Lucky Jim filled a sack with provisions and, followed by the claim-jumpers, went down the trail cut in the bank to the beach. There he was ordered aboard a raft tied to the root of a drift log, then told to call his dogs aboard. When this was done, they untied the rope and shoved the raft out into the current.

"So long," called Lucky Jim. "I'll see you in Totatla City when you come down."

"You've got some wait!" cried Chenoa Pete.

Lucky Jim started. "So they mean to go out by way of Kantishna, huh?" he mused.

"I still think we'd ought to have tied him," quoth Mike Haggart.
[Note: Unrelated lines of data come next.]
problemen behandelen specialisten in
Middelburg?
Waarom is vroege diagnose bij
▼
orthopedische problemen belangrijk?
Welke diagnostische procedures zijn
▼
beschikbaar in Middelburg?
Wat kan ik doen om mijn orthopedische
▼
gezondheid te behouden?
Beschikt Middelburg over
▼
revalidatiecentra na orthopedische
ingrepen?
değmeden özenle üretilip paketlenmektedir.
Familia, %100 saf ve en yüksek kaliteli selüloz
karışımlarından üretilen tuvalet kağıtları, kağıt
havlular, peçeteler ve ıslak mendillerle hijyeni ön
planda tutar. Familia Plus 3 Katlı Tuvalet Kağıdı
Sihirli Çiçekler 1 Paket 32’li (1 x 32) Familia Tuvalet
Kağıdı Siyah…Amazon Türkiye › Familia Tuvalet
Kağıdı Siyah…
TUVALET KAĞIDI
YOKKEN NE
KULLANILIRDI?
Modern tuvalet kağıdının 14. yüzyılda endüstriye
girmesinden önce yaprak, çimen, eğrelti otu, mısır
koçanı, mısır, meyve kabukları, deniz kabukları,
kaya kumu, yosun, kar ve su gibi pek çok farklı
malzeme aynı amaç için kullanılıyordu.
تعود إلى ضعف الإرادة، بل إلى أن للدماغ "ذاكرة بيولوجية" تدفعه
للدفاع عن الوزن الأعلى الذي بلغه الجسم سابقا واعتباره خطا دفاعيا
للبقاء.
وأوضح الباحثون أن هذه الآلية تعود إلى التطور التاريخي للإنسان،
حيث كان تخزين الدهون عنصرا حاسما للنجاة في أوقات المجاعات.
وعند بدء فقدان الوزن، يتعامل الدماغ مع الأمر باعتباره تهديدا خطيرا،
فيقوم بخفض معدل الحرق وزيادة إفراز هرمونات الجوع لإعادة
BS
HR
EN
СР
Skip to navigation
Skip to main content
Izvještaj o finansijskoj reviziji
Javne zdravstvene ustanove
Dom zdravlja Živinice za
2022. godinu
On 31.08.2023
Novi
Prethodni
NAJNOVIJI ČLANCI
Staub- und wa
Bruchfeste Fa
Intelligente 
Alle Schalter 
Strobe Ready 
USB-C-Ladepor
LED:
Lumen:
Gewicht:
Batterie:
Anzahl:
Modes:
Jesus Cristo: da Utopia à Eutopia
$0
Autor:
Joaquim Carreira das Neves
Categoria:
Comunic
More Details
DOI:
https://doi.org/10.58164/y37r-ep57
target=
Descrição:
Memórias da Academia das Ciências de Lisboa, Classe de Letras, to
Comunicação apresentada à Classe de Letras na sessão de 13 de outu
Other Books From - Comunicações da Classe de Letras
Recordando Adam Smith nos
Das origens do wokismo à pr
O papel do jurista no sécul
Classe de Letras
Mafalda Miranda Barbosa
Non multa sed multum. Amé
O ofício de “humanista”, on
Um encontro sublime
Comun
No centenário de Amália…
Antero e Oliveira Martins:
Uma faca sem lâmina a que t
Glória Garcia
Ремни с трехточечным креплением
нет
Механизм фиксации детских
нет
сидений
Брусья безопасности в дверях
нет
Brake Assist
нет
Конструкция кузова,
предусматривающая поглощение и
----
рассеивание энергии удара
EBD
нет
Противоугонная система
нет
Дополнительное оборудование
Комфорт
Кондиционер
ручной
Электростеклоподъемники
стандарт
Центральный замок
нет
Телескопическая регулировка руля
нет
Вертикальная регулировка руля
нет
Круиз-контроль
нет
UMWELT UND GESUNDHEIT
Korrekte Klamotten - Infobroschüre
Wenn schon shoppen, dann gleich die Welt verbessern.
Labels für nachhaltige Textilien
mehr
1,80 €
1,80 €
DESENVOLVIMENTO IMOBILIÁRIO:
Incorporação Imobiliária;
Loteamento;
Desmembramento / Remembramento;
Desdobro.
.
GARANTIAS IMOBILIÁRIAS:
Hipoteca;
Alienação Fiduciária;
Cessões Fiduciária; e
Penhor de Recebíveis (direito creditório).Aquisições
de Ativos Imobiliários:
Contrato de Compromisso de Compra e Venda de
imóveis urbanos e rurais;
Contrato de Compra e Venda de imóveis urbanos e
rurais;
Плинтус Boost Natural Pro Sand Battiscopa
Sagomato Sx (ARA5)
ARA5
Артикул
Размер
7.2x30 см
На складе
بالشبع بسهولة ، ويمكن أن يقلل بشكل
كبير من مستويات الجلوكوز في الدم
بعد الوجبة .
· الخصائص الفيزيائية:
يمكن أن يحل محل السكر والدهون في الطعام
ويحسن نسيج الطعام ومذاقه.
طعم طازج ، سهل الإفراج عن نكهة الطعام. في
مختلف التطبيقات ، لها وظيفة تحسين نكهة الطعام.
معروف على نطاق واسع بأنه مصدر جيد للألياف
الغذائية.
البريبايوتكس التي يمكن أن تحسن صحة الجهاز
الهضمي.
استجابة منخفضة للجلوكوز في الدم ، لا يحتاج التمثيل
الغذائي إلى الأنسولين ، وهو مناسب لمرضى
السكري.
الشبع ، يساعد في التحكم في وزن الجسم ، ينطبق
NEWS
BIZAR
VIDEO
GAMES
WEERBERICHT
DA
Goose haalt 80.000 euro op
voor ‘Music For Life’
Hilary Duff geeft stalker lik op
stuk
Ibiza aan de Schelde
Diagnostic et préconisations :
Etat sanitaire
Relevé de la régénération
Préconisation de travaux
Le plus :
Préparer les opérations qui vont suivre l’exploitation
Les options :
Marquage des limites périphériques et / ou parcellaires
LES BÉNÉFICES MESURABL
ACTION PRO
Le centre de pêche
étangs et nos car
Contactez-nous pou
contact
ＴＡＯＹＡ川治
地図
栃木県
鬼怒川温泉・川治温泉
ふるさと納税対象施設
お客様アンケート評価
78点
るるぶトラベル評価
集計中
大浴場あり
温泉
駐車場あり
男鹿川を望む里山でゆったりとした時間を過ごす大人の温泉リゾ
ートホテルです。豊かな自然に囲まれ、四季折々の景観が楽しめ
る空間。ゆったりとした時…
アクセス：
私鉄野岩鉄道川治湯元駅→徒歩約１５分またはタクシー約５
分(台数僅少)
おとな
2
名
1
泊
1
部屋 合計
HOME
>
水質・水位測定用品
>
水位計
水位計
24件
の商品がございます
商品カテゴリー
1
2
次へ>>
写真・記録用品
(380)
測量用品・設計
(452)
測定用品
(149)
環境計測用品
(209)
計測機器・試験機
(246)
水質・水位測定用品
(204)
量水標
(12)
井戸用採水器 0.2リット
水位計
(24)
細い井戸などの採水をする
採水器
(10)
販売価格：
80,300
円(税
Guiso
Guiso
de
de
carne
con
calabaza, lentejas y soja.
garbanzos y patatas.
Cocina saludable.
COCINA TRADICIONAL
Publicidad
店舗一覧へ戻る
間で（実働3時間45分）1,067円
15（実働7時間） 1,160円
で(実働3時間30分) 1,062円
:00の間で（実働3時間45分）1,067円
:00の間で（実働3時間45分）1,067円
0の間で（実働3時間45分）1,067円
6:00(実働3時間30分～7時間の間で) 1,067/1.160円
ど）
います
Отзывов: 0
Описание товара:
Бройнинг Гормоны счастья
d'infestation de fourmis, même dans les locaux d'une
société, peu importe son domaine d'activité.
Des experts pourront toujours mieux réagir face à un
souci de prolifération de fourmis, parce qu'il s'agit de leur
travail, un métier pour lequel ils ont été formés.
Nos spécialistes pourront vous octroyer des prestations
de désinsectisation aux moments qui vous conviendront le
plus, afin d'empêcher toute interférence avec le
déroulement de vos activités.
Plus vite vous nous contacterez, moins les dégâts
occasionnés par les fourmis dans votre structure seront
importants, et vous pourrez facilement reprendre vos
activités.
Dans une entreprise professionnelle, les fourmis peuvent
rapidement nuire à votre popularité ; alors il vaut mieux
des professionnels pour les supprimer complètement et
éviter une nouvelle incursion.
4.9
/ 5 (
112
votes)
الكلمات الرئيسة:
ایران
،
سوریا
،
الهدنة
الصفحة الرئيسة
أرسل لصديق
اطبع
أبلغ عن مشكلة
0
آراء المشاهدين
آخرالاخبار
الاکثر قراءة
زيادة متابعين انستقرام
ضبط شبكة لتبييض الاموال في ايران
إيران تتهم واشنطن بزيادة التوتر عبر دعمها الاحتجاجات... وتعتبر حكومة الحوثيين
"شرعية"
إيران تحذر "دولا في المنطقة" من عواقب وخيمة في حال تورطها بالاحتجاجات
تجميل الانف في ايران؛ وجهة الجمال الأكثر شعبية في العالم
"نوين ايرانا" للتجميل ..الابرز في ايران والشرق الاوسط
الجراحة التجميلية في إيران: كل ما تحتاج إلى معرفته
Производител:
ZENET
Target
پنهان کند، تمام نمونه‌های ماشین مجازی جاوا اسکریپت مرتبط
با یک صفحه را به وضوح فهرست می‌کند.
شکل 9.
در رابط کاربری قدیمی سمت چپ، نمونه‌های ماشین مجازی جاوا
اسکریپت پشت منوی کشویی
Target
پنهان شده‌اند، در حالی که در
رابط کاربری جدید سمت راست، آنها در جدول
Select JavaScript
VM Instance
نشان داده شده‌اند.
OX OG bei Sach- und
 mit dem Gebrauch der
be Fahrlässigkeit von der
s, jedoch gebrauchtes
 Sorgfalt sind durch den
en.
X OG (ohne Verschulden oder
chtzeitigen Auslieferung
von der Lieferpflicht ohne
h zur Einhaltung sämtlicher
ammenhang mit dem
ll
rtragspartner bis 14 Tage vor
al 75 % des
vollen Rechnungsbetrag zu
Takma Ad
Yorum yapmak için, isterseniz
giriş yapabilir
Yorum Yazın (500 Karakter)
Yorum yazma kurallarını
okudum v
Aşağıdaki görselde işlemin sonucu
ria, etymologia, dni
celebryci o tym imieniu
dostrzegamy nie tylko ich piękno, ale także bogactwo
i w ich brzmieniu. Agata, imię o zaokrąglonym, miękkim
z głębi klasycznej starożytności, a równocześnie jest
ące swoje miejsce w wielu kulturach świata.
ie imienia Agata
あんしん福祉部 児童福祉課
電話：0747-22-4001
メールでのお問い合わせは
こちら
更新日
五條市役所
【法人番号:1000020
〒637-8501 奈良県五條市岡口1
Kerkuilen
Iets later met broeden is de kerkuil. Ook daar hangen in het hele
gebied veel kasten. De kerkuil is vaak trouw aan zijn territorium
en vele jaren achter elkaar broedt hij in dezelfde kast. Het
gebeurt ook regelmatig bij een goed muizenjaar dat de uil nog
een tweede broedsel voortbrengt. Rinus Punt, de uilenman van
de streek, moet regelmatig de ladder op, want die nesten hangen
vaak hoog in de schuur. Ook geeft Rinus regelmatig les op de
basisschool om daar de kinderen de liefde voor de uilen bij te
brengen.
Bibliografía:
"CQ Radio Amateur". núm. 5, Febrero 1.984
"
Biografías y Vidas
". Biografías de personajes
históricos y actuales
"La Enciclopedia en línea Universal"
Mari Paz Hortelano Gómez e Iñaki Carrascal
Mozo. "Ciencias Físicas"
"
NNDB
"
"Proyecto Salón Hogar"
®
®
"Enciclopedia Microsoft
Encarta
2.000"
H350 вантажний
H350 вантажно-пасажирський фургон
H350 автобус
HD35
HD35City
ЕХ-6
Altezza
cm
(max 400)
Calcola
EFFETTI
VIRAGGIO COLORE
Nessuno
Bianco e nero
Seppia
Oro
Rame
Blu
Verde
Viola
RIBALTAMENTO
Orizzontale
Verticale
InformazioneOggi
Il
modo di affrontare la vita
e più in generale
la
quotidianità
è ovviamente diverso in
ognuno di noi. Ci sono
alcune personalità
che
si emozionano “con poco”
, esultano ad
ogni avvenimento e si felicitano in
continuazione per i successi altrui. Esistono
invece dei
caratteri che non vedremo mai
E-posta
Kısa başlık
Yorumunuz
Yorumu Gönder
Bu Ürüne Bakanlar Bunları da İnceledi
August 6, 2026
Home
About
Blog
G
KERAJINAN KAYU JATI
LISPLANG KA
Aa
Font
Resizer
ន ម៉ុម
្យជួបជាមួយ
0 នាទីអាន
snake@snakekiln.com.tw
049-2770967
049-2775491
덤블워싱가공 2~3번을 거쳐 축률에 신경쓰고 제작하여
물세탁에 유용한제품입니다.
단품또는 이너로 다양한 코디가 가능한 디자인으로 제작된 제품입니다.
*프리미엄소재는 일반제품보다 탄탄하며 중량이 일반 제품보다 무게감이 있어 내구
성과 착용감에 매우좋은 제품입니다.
"You're a good man with your hands, Mike, but you ain't got the brains of a flea. Just suppose he was to get into Totatla City in that condition? They'd have something on us, wouldn't they? Or suppose he got drowned in the rapids and goes floatin' down the river and winds up on a bar—which Alaskan rivers are always doin'. Wouldn't the whole marshal's force at Fairbanks be put to work on the case? He's got nothing on us at all. The worst he can do is to get an injunction to throw us off, and he'd have to go to Fairbanks to get that. By which time the season would be over. And seein' he has no witnesses to corroborate his statement, I don't believe he could even get an injunction. Lucky Jim knows all this. He'll swallow his medicine and take a chance on meeting up with us some other time. Which he'll never get the chance. About the middle of September we'll duck across to Ruby and catch a down-river boat for Nome. We've got possession. Let's get to work. What shift do you want to take?"

"Night shift for mine; it's cooler."

"All right. Go on to bed. We've got to take advantage of every hour of the high water."

Chenoa went up the river about two hundred yards and crossed the mainland to the bar by way of Lucky Jim's log bridge. Five minutes afterward the water was racing through the sluices, and Chenoa Pete shoveling and picking in the pay dirt from the sides of the bedrock drain.

After watching the raft disappear around a bend Mike Haggart climbed the trail to the bank, thence to the cabin.